Pesquisas feitas pelo próprio serviço indicam que a metade dos usuários consegue se concentrar por cerca de uma hora sem interrupção. Cerca de 20% conseguem ficar concentrados durante até duas horas.
Os algoritmos do site oferecem uma seleção pessoal de música, baseada em respostas a algumas questões iniciais e também de acordo com a quantidade de tempo que o usuário passa ouvindo as transmissões. Ele também se adapta, ao longo do tempo, segundo o padrão de uso do usuário.
Henshall sugere que o uso de mesas de trabalho acopladas a esteiras para caminhar em combinação com o áudio streaming talvez melhore a concentração de algumas pessoas.
Caminhadas no escritório
O presidente de uma fábrica de esteiras para caminhar, a Lifespan Fitness, disse à BBC que há cada vez mais estudos demonstrando que caminhar no mesmo lugar pode trazer benefícios para a mente.

Informações fornecidas:
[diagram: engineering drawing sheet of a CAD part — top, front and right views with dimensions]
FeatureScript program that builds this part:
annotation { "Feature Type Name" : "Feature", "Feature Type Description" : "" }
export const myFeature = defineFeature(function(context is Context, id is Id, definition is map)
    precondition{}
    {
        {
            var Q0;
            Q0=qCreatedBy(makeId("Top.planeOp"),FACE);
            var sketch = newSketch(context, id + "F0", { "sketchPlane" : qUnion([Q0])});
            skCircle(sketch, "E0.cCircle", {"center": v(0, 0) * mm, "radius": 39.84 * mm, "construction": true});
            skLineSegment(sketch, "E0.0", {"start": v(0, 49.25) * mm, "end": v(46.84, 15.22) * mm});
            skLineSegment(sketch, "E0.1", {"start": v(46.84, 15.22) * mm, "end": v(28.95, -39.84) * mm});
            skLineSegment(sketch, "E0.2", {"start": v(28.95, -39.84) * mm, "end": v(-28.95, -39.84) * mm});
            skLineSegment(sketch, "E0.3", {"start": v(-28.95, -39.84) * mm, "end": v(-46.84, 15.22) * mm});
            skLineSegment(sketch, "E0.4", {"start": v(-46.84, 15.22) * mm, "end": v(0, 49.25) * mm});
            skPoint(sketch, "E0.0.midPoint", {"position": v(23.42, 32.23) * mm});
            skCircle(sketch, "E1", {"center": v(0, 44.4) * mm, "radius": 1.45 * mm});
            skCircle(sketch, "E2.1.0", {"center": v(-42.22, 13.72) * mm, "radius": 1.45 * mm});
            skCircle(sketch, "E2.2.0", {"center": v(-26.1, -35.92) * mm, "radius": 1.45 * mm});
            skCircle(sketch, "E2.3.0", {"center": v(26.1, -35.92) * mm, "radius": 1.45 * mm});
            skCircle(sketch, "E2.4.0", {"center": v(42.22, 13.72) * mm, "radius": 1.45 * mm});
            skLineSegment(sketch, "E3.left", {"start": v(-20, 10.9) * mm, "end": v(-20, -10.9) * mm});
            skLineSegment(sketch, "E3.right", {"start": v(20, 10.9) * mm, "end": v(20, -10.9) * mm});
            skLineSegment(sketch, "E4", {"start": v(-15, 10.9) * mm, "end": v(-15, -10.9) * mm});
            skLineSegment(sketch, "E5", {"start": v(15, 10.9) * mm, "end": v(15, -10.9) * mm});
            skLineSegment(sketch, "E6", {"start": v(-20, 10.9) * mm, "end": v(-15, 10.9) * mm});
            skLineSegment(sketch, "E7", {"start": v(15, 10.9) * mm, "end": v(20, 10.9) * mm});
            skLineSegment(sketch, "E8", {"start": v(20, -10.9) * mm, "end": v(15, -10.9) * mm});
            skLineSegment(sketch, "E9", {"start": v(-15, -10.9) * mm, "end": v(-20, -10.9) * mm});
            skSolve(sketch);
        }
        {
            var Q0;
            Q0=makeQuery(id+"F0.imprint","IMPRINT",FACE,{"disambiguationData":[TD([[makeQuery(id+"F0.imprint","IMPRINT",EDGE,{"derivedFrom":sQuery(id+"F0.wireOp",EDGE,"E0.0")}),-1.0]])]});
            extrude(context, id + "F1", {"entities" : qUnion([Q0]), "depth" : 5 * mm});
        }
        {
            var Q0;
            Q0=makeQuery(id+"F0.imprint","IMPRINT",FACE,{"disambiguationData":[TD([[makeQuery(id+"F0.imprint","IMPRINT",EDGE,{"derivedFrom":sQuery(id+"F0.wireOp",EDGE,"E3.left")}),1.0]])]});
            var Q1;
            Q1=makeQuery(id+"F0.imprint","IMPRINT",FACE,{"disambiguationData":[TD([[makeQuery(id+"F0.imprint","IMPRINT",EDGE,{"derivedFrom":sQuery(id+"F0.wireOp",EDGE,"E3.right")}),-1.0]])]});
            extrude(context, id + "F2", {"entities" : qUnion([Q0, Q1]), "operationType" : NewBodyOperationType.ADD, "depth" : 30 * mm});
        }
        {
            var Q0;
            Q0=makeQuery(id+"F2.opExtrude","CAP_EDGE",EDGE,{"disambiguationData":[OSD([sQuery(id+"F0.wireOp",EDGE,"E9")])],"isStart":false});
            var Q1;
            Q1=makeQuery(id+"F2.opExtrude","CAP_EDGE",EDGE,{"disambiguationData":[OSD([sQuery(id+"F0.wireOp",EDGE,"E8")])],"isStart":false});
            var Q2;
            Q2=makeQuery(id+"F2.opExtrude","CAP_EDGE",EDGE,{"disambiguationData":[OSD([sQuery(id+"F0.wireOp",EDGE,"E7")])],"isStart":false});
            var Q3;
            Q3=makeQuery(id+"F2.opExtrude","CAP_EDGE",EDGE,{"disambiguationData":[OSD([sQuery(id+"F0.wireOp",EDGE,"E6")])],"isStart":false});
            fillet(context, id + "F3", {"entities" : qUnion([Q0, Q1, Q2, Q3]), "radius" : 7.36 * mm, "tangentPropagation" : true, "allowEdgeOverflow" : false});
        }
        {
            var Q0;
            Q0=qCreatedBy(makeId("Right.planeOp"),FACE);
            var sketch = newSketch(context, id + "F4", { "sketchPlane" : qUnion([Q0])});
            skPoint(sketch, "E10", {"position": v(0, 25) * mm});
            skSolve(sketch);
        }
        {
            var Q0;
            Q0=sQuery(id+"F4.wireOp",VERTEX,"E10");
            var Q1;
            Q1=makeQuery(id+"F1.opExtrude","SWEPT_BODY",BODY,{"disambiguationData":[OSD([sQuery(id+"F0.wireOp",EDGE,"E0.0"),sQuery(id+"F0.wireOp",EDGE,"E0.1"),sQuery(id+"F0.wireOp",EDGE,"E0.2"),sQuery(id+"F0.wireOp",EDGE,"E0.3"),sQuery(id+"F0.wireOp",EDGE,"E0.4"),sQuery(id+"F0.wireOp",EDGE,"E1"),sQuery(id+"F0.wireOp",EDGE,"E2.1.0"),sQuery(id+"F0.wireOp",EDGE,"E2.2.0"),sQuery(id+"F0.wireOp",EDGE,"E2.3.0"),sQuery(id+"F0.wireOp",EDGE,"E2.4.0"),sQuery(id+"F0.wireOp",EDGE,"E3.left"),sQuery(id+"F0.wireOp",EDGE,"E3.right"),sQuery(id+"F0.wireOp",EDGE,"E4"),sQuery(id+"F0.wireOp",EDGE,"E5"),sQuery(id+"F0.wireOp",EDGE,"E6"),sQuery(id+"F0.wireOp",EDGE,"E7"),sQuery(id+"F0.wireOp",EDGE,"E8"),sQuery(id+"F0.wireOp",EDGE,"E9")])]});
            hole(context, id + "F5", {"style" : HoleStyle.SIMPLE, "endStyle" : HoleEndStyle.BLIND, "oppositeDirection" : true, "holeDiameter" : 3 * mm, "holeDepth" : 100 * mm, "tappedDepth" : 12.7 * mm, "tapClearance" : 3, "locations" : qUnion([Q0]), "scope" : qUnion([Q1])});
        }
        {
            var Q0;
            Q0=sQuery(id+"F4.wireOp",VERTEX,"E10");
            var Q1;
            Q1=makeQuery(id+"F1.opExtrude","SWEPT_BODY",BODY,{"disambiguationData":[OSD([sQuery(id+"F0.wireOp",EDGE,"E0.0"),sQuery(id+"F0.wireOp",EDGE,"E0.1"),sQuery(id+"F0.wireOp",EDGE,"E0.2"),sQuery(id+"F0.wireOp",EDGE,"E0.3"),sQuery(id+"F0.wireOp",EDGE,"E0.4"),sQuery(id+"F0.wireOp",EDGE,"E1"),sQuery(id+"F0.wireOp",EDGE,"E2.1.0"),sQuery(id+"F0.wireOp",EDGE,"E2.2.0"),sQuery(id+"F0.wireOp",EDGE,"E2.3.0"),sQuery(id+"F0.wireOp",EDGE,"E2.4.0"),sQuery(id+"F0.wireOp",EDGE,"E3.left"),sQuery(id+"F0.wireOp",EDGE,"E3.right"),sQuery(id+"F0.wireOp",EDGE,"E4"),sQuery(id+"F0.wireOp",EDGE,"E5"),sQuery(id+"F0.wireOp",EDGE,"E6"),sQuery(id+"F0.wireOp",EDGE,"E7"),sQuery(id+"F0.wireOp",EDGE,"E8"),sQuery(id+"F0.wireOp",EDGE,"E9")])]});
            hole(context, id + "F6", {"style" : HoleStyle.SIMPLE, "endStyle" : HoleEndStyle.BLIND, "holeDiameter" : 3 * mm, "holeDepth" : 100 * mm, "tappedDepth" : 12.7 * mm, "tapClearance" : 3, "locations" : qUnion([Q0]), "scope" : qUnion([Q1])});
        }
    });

Enunciado: Reescreva o trecho do texto fornecido que começa em "Pesquisas feitas pelo" e prossegue até "até duas horas.", trocando "a metade" por "a maioria". As linhas não guardam relação com o texto fornecido.

Sua solução:
Pesquisas feitas pelo próprio serviço indicam que a maioria dos usuários consegue se concentrar por cerca de uma hora sem interrupção. Cerca de 20% conseguem ficar concentrados durante até duas horas.